-- Goal 1 --
Please write out the lines of the records that begin with the first line of the records and continue through the line containing "export const myFeature", with both of those lines included.
— START OF Source extract —
Researching accelerators

In parallel with the business, EyeFocus was the subject of a PhD I wrote on what I call Applied Social Network Theory; a mixture of sociology and business. In it I analysed the underlying social network of a accelerators. The research examined things that myself and other accelerator founders know and do instinctively, explaining them by applying the language and concepts of Social Network Theory.

In particular I wanted to understand things like why mentors mentor, and why accelerators enjoy very high levels of trust. It seems just obvious, or the ‘way we do things,’ but it’s actually very counter-intuitive from a more corporate perspective that experts would give their time for free, and startups would share their precious new ideas so openly with strangers.

In the PhD I think I answered these two questions, finding that the trust and willingness to mentor stems from accelerators enjoying very strong social capital in their wider ecosystems. This enables them to use social validation to reward people who cooperate, and the threat of reputational damage to sanction those who breach their norms.

The PhD also looked at the sort of network structures that best lead to innovation, and how social capital is a currency for accelerators. The result is a number of findings about how better to design innovation programs. This applies to accelerators, but also to corporate venture programs, incubators, and other innovation programming.

Who this is for

The findings are relevant to people thinking about running accelerators and to those working on corporate venture. The social network aspect of designing innovation programs is challenging for large corporations or government agencies because their networks are most different to those that I find support incubation and innovation.

Large corporate networks are typically quite closed, with a lot of internal duplication of contacts, but fewer weak ties out into other networks. Corporates and government are also more risk averse, so are less likely to engage with people informally, without NDAs, and to operate the sort of open cultures you find in accelerators.
— END OF Source extract —
-- Goal 2 --
According to the text on researching accelerators, what does the trust and willingness to mentor stem from?
— START OF Excerpted records —
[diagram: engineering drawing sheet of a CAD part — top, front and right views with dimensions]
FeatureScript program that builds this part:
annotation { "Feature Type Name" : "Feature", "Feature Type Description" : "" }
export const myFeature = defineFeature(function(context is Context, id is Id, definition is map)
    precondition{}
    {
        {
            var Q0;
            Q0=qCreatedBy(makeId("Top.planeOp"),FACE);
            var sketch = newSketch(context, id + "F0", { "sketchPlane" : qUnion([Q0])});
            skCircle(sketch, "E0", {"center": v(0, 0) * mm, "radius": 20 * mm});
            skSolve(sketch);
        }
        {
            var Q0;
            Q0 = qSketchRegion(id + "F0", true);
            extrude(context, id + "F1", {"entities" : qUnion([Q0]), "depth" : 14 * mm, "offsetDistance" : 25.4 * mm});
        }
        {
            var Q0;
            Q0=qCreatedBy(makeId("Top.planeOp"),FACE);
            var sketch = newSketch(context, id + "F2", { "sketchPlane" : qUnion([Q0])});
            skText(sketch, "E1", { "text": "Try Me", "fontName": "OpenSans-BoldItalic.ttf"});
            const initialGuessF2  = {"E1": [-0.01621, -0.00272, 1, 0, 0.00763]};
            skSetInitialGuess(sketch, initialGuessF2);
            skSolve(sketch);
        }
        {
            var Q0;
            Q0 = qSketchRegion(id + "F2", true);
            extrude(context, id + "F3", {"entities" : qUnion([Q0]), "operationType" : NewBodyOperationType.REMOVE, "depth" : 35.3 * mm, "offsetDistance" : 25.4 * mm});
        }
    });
— END OF Excerpted records —
-- Task response 1 --
[diagram: engineering drawing sheet of a CAD part — top, front and right views with dimensions]
FeatureScript program that builds this part:
annotation { "Feature Type Name" : "Feature", "Feature Type Description" : "" }
export const myFeature = defineFeature(function(context is Context, id is Id, definition is map)

-- Task response 2 --
It stems from accelerators enjoying very strong social capital in their wider ecosystems.